2. Is the measure of one of the interior angles of quadrilateral ABCD equal to 60?

(1) Two of the interior angles of ABCD are right angles.

(2) The degree measure of angle ABC is twice the degree measure of angle BCD.

Please share your way of thinking, not only post the answers.

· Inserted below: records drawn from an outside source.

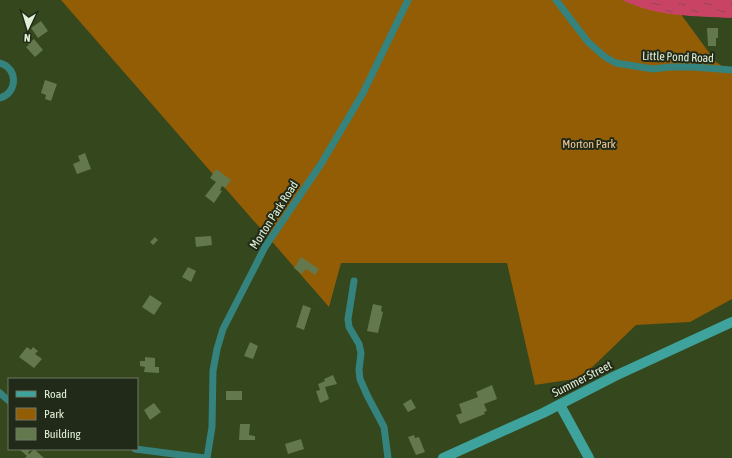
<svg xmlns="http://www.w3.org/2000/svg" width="732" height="458" font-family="'Asap Condensed',sans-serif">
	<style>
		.green { fill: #935d06 }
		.water { fill: url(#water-ripples) }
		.building { fill: #63794d }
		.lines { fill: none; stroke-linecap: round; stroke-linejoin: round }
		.street { stroke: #35837e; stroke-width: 7 }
		.secondary { stroke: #3fa39d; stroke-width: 10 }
		.labels { text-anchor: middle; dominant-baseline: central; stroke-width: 4; stroke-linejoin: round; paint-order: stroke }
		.street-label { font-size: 12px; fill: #e2efd6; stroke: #212a18 }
		.park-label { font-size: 12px; fill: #f1c696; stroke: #212a18 }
	</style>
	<defs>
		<pattern id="water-ripples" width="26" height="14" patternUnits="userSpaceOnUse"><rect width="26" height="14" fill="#c94464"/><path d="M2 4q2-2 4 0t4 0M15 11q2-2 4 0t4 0" fill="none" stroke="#944656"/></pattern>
	</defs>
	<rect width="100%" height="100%" fill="#34471d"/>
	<path class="green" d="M61,0h670l-51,13 36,49 16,11v226l-42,23 -54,3 -55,53 -46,7 -28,-122h-166l-12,44z"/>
	<path class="water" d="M622,0h110v18c-37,-2 -75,-1 -110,-18z"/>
	<path class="building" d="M41,21l7,10 -10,7 -7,-10z
		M707,28h11v10h-2v8h-8z
		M34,39l9,11 -8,7 -9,-10 3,-2 -1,-1z
		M45,80l12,4 -6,17 -6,-2 1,-4 -5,-2z
		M85,153l6,16 -14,5 -4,-10 7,-3 -2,-5z
		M216,169l15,11 -6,8 -3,-2 -2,4 2,1 -8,12 -9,-7 11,-14 -6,-4z
		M211,236l1,9 -16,2 -1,-10z
		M155,237l3,3 -5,5 -3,-3z
		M301,257l18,12 -4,6 -9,-6 -4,5 -8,-6z
		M188,267l8,4 -5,11 -9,-5z
		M150,295l12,8 -8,12 -12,-8z
		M373,304l9,2 -1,5 2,1 -5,21 -11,-2z
		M303,305l8,3 -7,22 -8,-3z
		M250,342l8,4 -5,13 -9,-3z
		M27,347l4,3 2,-3 5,4 -3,3 7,5 -8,9 -15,-11z
		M145,357l10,1v9h4v6l-15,-1 1,-5 -5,-1v-5h5z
		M333,375l4,9 -12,3 4,12 -9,4 -4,-12 4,-1 -2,-6 7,-3 -1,-2z
		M492,385l5,14 -13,5 3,7 -3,1 1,2 -25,10 -4,-9 6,-2 -3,-9 19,-7 -2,-5z
		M226,391h16v9h-16z
		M411,399l5,9 -8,4 -5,-8z
		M154,403l7,9 -11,8 -6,-10z
		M240,424h10l-1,11 6,1v4h-16z
		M414,435l1,3 4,-1 6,15 -9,3 -8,-18z
		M301,439l3,10 -16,5 -3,-10z
		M19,449h12l-3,4 1,1 5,-5 10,9h-19l2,-2z"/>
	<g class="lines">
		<path class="street" d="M556,0l32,42 17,15 11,6 37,6 17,-2h23l39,3
			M0,63c18,5 18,30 0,35
			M354,281l-6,38 1,8 10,17 2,9 -2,17 1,9 7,16 17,32 4,31
			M0,393l9,8
			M135,449l70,9
			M207,458l5,-31 1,-56 4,-22 6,-20 42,-82 56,-83 42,-71 45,-93"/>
		<path class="secondary" d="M560,405l29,53
			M443,458l100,-45 72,-37 117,-54"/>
	</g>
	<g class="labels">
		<g class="street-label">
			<text transform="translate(678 57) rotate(2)">Little Pond Road</text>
			<text transform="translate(274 215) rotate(-57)">Morton Park Road</text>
			<text transform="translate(582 379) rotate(-27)">Summer Street</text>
		</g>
		<g class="park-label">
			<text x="589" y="144">Morton Park</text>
		</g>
	</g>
	<rect x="8" y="378" width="130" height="72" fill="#212a18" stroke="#6e7964"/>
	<rect x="16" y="391" width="20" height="6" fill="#3fa39d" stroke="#6e7964"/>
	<text x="44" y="398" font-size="12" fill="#e2efd6">Road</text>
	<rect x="16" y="408" width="20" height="12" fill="#935d06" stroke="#6e7964"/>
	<text x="44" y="418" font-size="12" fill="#e2efd6">Park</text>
	<rect x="16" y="428" width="20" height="12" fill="#63794d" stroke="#6e7964"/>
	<text x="44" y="438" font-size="12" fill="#e2efd6">Building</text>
	<g transform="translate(28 28) rotate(184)" stroke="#212a18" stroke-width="3" paint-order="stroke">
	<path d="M0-3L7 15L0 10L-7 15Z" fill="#e2efd6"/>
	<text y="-6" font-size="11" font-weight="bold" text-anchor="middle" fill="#e2efd6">N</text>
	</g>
</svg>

OA and explanations to follow.

Option 1 we know 2 angles are 90 degree each but we have no info about the other 2 angles which can be (60,120), (80,100) etc. hence insuff

Option 2 says angle ABC = 2 * angle BCD again insuff as we can have an angle equal to 60 degree or none of the angles as 60degree

Taking 1 and 2 we know 2 angles are 90degree each and angle ABC is twice angle BCD

lets assume angle ABC = 90 degree then angle BCD = 45. we know the 3rd angle is 90 degree so 4th angle becomes 135 (sum of angles of a quadrilateral = 360degrees) so answer will NO ( none of angles are 60degree)

now lets consider that the 1st unknown angle is twice the 2nd unknown angle (other 2 are 90 degree each) we can get value for smaller angle as 60degree

hence insuff

will go with E

Asterix

from eeek?? to Eureka!!! to eeek???

One angle is x other is 2x, x+2x =180(360-180), this gives x = 60 degree....B is correct...